Data to process:

────────

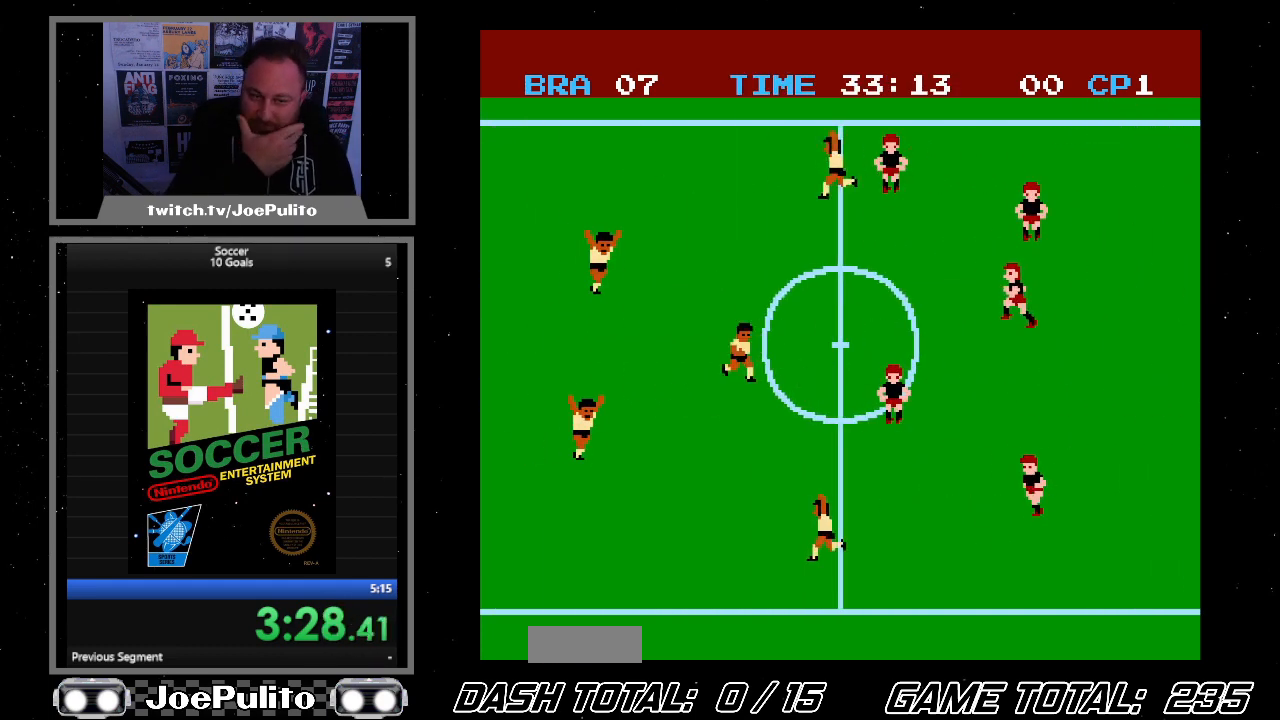
{"buttons": ["DPAD_RIGHT"], "events": []}
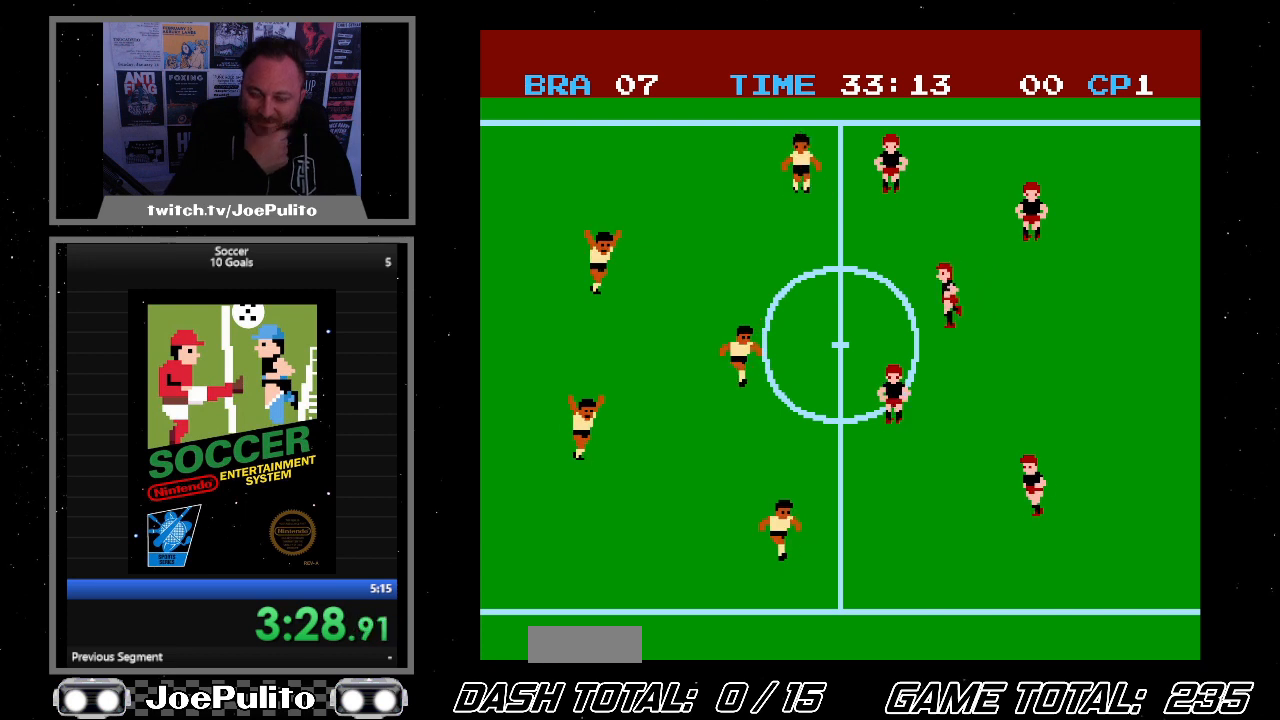
{"buttons": ["DPAD_RIGHT"], "events": []}
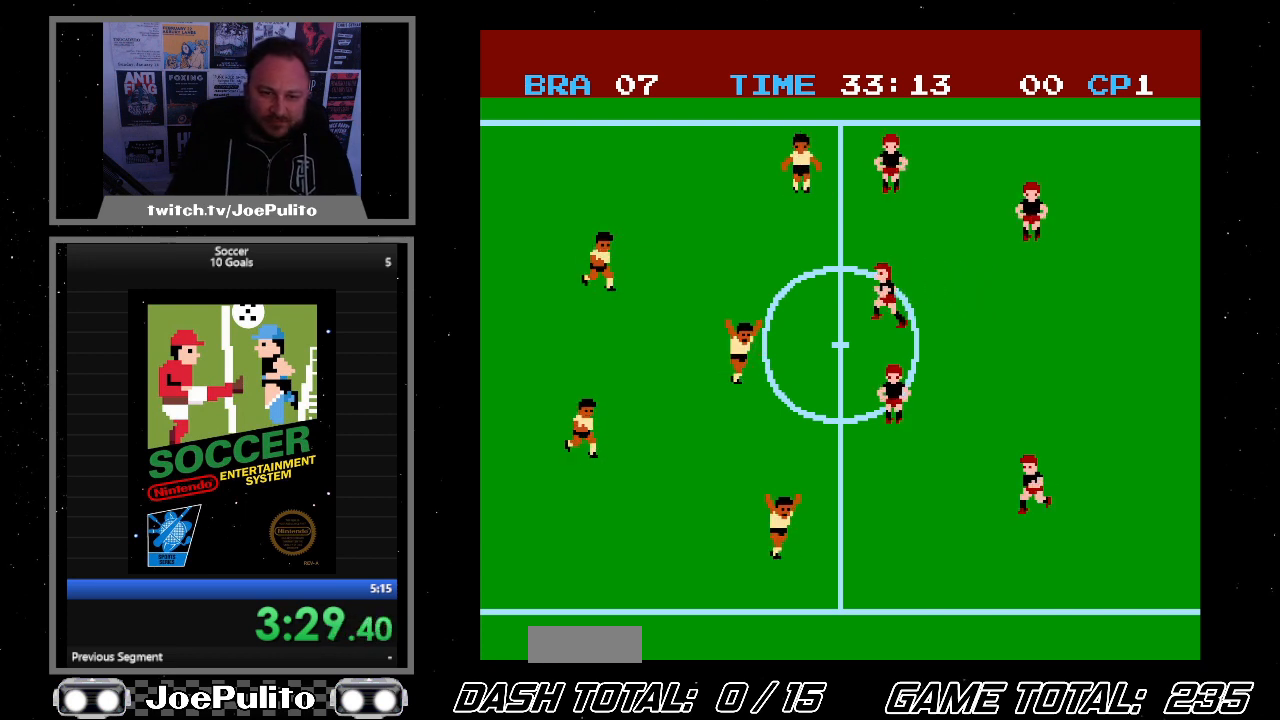
{"buttons": ["DPAD_RIGHT"], "events": []}
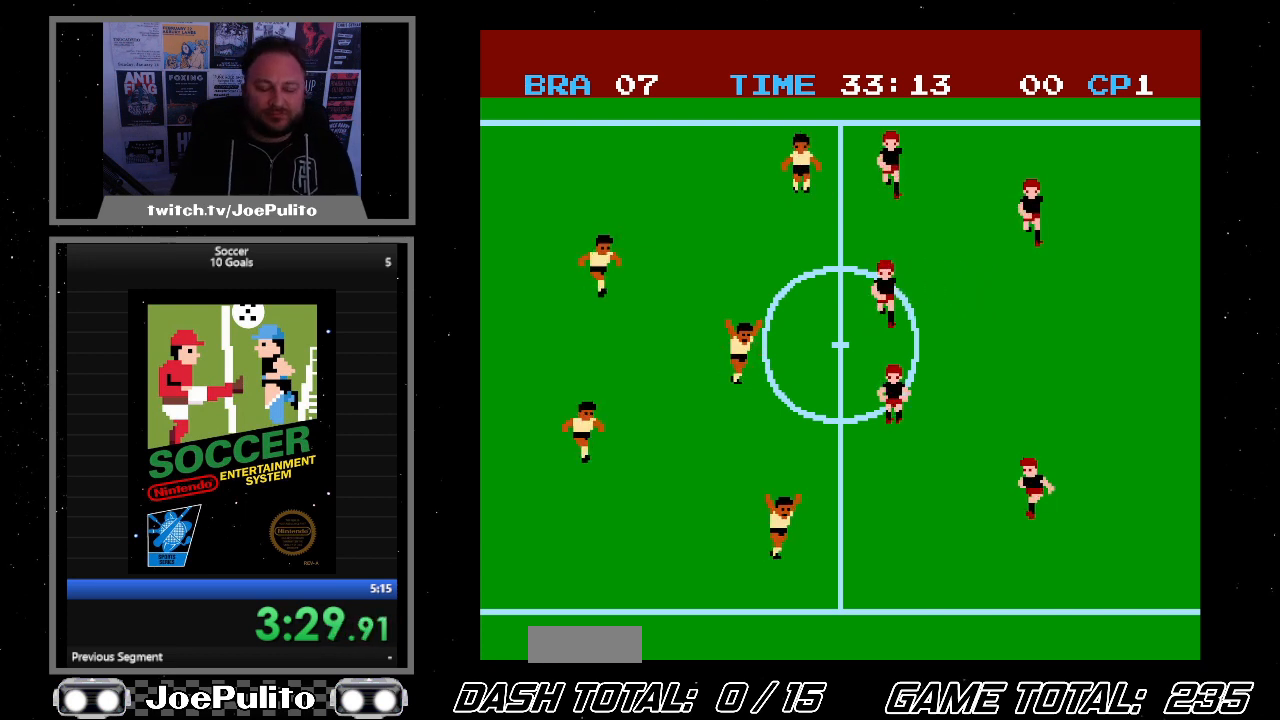
{"buttons": ["DPAD_RIGHT"], "events": []}
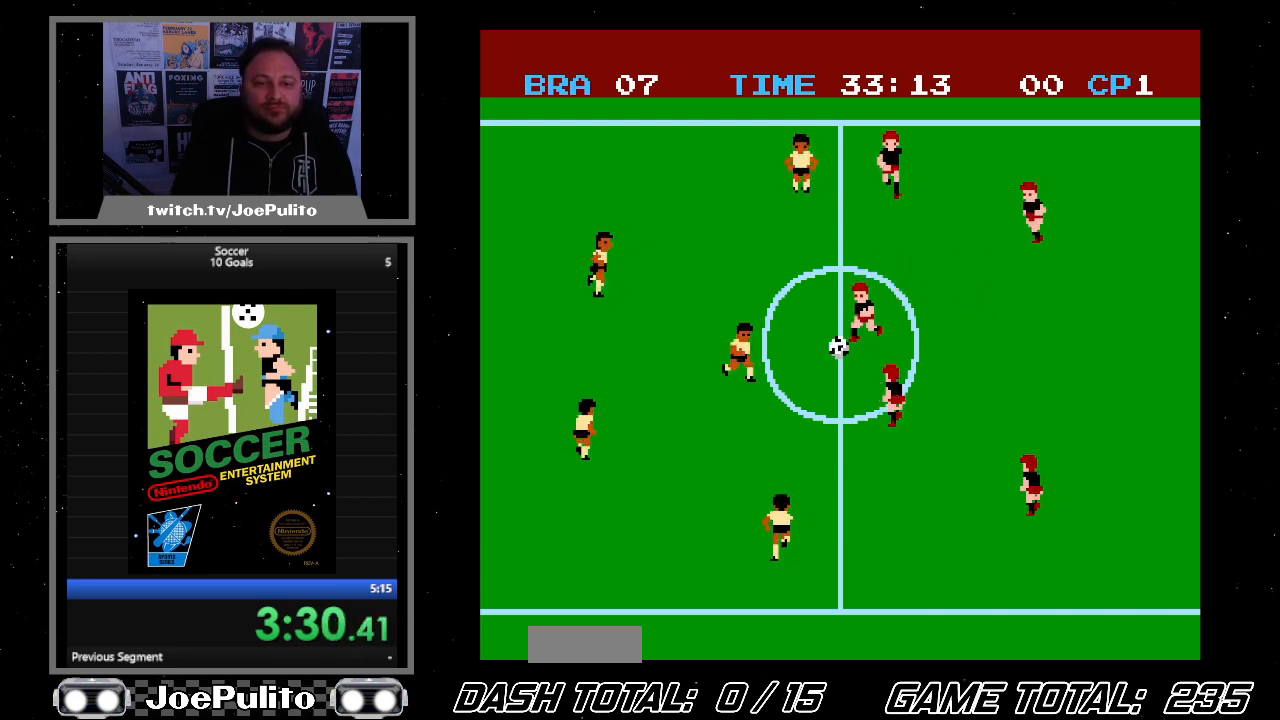
{"buttons": ["DPAD_RIGHT"], "events": []}
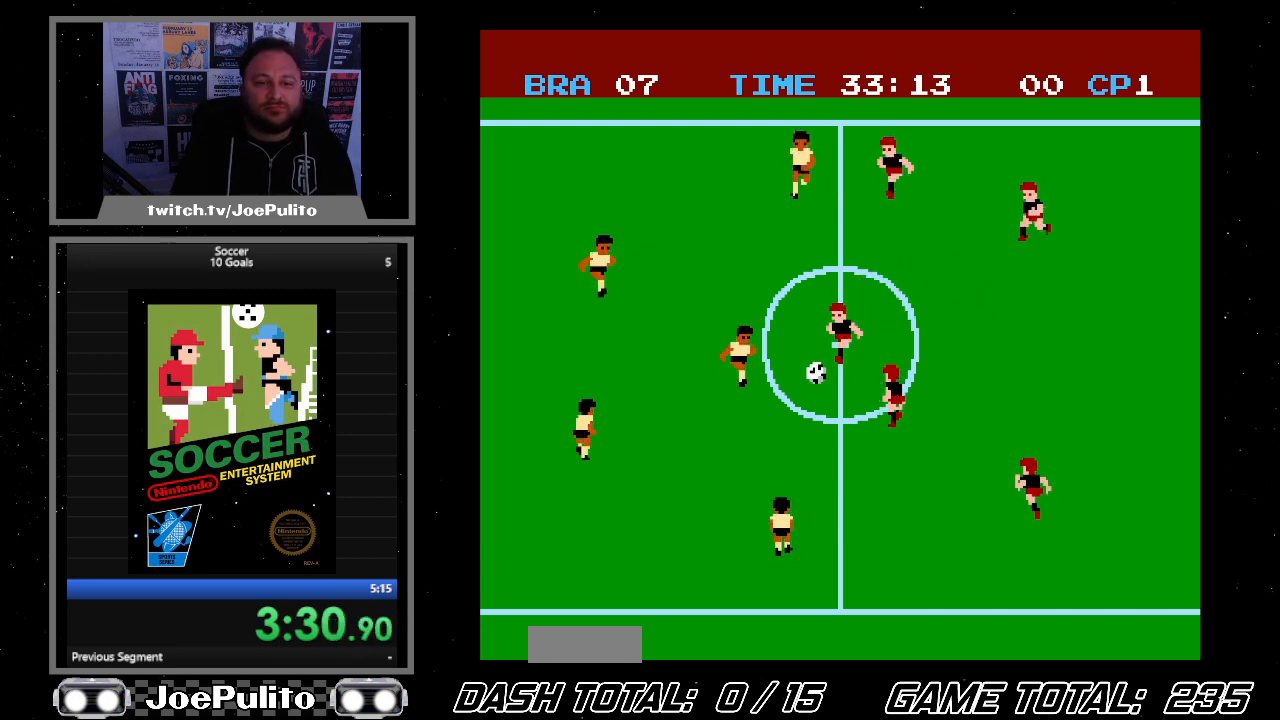
{"buttons": ["DPAD_RIGHT"], "events": []}
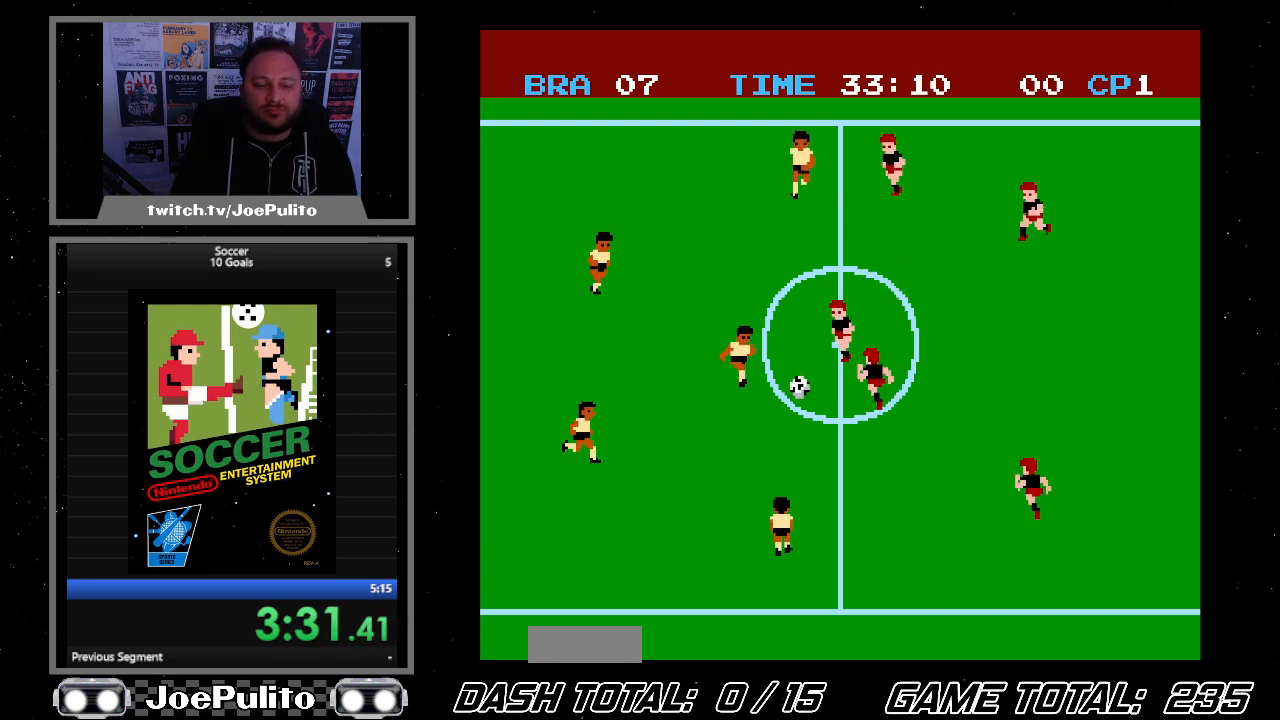
{"buttons": ["DPAD_RIGHT"], "events": []}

────────

Task goal: Leave out the pictures and return the rest of the records exactly.

Result:
{"buttons": ["DPAD_RIGHT"], "events": []}
{"buttons": ["DPAD_RIGHT"], "events": []}
{"buttons": ["DPAD_RIGHT"], "events": []}
{"buttons": ["DPAD_RIGHT"], "events": []}
{"buttons": ["DPAD_RIGHT"], "events": []}
{"buttons": ["DPAD_RIGHT"], "events": []}
{"buttons": ["DPAD_RIGHT"], "events": []}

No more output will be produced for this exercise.